In this honest and deeply moving book, we share the emotions, the hopes and fears, of a doctor’s family in Germany during the last days of World War II and the beginning of the American occupation. Through Karin Lorenz, the doctor’s nearly seventeen-year-old daughter, the family is invited to stay with a young and dedicated minister, Pastor Helmut Lobelius, in a village away from the direct path of the oncoming U.S. Army and the Allied bombers. The end of the war is obviously only a matter of time; Dr. Lorenz wants his wife and daughter and young son Till to be as far removed from danger as possible. So Karin’s dearest wish comes true. Now, daily, she will see Helmut, with whom- despite a great difference in age and background - she has fallen deeply in love. There in the medieval village of Eberstein, this many-faceted story unfolds. It is a story of radiant young love and of bittersweet sacrifice made all the more poignant by the surrounding tragedy and brutality.

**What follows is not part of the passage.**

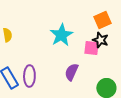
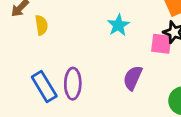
cyan star: (61, 35) -> (118, 25), size x0.7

German-born children’s author known for her "depictions of humane, realistic characters."
Benary-Isbert attended the College St. Carolus and the University of Frankfurt. She worked as a secretary at the Museum of Ethnology and Anthropology in Frankfurt, Germany from 1910-1917, when she married Wilhelm Benary. They settled in Erfurt, in East Germany.
When the Russians took over Germany, she fled to the apartment of a friend in West Germany. In 1948 she wrote Die Arche Noah (The Ark). In 1953 it received a first prize at the New York Herald Tribune's Spring Book Festival. Post-war Germany became a common theme in most of her works.

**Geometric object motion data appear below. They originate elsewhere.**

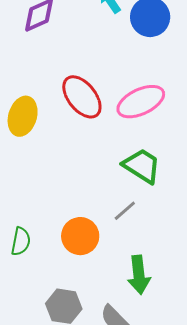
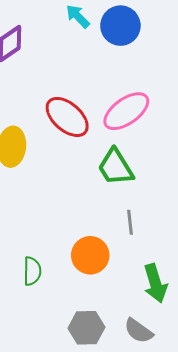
green trapezoid: (142, 166) -> (116, 167), moved, turned -144
gray line: (125, 211) -> (130, 222), turned -45

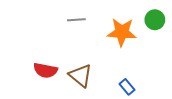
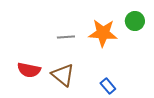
gray line: (76, 20) -> (66, 37), moved

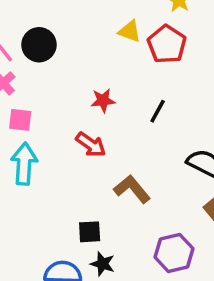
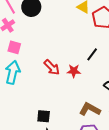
red star: (103, 100) -> (74, 71), moved
brown L-shape: (132, 189) -> (90, 109), moved, turned -30

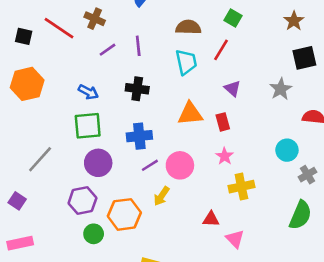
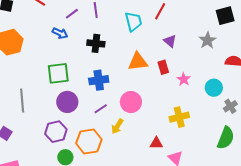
blue arrow: (88, 92) -> (60, 33), moved
pink star: (225, 156) -> (184, 79), moved
gray line: (40, 159) -> (22, 100), turned -45
purple line: (150, 165) -> (101, 109), moved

In 1952 she moved to the United States, where she was naturalized in 1957 and worked as a writer until her death. She received the Jane Addams Children's Book Award from the Women's International League for Peace and Freedom in 1957 for "Annegret und Cara".
Most of Benary-Isbert's books were originally written and published in German; some were later translated into English and published again.
This book really opened my eyes about WWII Germany. There were lots of names and places that were a little difficult for me to keep track of (as they were mostly unfamiliar to me), but it didn't make the story too hard to follow. It was fascinating to read about civilians from a variety of political backgrounds coming to a realization of what the war really meant to each of them on a personal level.
Benary-Isbert's talent for describing nature and the simple details of a home-spun life make a striking contrast to the horrors surrounding the concentration camps and prisoners-of-war. However, those horrors - while not glossed over - are not related in a disturbing or graphic way. Instead, the perspective is one of deep humility and hope for survival and homecoming.
It is really a fantastic book. I only gave it four stars instead of five because it was a little too deep and melancholy for me to want to read it over and over again.
I always enjoy Margot Benary-Isbert and her depictions of the sufferings of ordinary Germans who never liked Hitler (and you believe them). This one is about a young girl and an older pastor in the countryside who are drawn to each other but fear they are not meant to be life partners despite their mutual admiration and attraction. Their story unfolds against the last few months before Germany officially loses the war, when the girl, her mother, brother, and all of their livestock take in the rural parsonage from the threat of bombs in the cities. I didn't love it as much as the others (especially her Ark series) but I did enjoy it.